An attempt to amend last year’s petroleum profits tax moved in both House and Senate, passing in the Senate, but never reached a final vote in the House.

The bills would have added costs resulting from improper maintenance or lack of maintenance to the list of items companies cannot claim as lease expenditures in calculating taxes due under PPT.

House Democrats called for a floor vote May 16 to move Senate Bill 80, the PPT amendment, out of House Finance. The vote failed on party lines, 16 yeas to 23 nays.

House Bill 128, which passed House Oil and Gas, Resources and Judiciary, is also in House Finance.

In the Senate, Tom Wagoner, R-Kenai, moved that the Legislature extend the session by 10 days to deal with remaining issues including PPT. Wagoner, the Senate sponsor of SB 80, is a member of the five-member Republican minority; the vote failed 5 yeas to 14 nays.

SB 80 cleared Senate Finance May 8 and passed the Senate 20 to 0 May 10. The bill was referred to House Finance May 11; a hearing scheduled for May 12 was postponed.

HB 128 was introduced Feb. 12, heard and passed out of Oil and Gas; it went to House Resources early in April where it was heard, held and finally assigned to a subcommittee. A vote to move the bill out of Resources failed in early May; then members agreed to move the bill if a Judiciary Committee referral was added. Judiciary heard the bill and moved it May 8; it has been in Finance since. No hearing has been held.

Special session likely this fall

Gov. Sarah Palin said May 17 that she thought SB 80 should have passed.

The subject will likely be taken up in a special session, the governor said.

“We need to revisit PPT. I think we shouldn’t have to ask for anymore evidence to surface that explains why we have to revisit oil taxes. Our oil tax formula was changed under a dark cloud of suspicion. We’re going to clear it up. And the FBI is already clearing some of it up for us.”

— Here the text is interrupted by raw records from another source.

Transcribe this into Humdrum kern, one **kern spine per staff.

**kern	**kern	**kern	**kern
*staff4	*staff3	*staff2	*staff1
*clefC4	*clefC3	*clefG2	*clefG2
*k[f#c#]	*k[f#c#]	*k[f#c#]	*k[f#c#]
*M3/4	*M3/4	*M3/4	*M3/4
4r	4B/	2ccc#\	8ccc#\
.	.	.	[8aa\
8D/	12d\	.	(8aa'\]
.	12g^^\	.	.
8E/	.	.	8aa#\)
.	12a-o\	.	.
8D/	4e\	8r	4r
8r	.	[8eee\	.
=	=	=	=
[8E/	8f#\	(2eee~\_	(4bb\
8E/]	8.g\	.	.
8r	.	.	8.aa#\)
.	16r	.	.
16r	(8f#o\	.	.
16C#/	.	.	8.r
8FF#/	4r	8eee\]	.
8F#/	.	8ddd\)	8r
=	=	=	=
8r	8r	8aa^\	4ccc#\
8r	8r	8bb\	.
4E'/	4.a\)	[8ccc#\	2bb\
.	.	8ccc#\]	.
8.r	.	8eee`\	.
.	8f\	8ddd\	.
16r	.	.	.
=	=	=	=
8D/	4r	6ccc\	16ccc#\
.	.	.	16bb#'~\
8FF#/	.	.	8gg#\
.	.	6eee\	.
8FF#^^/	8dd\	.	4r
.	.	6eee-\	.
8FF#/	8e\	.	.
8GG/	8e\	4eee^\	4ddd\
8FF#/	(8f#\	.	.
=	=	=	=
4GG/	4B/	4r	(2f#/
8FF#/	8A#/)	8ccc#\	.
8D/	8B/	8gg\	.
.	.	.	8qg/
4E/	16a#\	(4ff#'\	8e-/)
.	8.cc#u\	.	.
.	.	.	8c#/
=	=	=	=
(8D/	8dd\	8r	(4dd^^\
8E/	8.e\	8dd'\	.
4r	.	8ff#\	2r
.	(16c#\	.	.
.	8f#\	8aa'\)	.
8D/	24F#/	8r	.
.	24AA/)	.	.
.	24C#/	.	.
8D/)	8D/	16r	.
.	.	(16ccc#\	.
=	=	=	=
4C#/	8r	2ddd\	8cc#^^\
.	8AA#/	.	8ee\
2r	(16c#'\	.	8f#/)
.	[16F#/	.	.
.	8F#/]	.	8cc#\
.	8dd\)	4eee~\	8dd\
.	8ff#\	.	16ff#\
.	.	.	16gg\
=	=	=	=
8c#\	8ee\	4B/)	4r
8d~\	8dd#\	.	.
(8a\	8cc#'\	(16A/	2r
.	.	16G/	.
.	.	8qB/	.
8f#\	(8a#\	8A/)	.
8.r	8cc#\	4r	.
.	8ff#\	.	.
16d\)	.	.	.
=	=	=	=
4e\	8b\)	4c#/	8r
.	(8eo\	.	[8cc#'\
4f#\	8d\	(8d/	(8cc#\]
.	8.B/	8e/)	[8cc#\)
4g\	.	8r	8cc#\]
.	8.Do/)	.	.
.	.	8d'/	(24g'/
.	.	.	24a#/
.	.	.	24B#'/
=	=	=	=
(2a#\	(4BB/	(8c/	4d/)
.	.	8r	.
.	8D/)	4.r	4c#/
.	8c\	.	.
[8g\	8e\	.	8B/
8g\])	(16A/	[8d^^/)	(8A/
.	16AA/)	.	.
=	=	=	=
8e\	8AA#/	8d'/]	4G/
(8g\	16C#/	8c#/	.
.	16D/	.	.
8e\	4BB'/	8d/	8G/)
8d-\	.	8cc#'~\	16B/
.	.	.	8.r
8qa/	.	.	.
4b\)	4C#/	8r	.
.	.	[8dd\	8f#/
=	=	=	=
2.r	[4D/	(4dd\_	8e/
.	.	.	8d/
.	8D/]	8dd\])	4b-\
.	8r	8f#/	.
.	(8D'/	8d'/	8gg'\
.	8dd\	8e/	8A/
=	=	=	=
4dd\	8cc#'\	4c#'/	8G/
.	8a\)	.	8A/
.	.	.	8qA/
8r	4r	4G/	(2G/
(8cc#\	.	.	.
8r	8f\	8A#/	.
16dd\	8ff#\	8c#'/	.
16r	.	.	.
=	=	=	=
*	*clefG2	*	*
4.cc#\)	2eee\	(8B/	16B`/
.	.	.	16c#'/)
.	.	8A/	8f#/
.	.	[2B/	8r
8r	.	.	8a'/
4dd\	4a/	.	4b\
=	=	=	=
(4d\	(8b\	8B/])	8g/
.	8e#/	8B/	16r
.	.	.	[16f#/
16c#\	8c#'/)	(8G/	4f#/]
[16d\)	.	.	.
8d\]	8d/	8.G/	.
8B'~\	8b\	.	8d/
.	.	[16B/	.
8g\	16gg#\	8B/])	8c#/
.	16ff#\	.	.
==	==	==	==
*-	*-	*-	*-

The best way to revisit PPT is a special session, the governor said. “It should be in the fall after we have time to fully evaluate the PPT rates … (and) we can present facts, figures, data to the lawmakers.”

Time is also needed to debate a gross tax vs. PPT, she said.

Palin said she’s been told fall is the best time for a special session, “after fishing season but before hunting season.”